# WHAT YOU NEED TO DO
Set down every line of text from the items below word for word, leaving the pictures out of your answer.

# SOURCE DATA
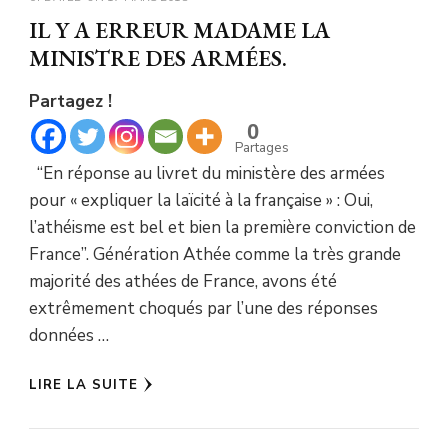
IL Y A ERREUR MADAME LA
MINISTRE DES ARMÉES.
Partagez !
0
Partages
“En réponse au livret du ministère des armées
pour « expliquer la laïcité à la française » : Oui,
l’athéisme est bel et bien la première conviction de
France”. Génération Athée comme la très grande
majorité des athées de France, avons été
extrêmement choqués par l’une des réponses
données …
LIRE LA SUITE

# ANSWER TO THE PROBLEM
IL Y A ERREUR MADAME LA
MINISTRE DES ARMÉES.
Partagez !
0
Partages
“En réponse au livret du ministère des armées
pour « expliquer la laïcité à la française » : Oui,
l’athéisme est bel et bien la première conviction de
France”. Génération Athée comme la très grande
majorité des athées de France, avons été
extrêmement choqués par l’une des réponses
données …
LIRE LA SUITE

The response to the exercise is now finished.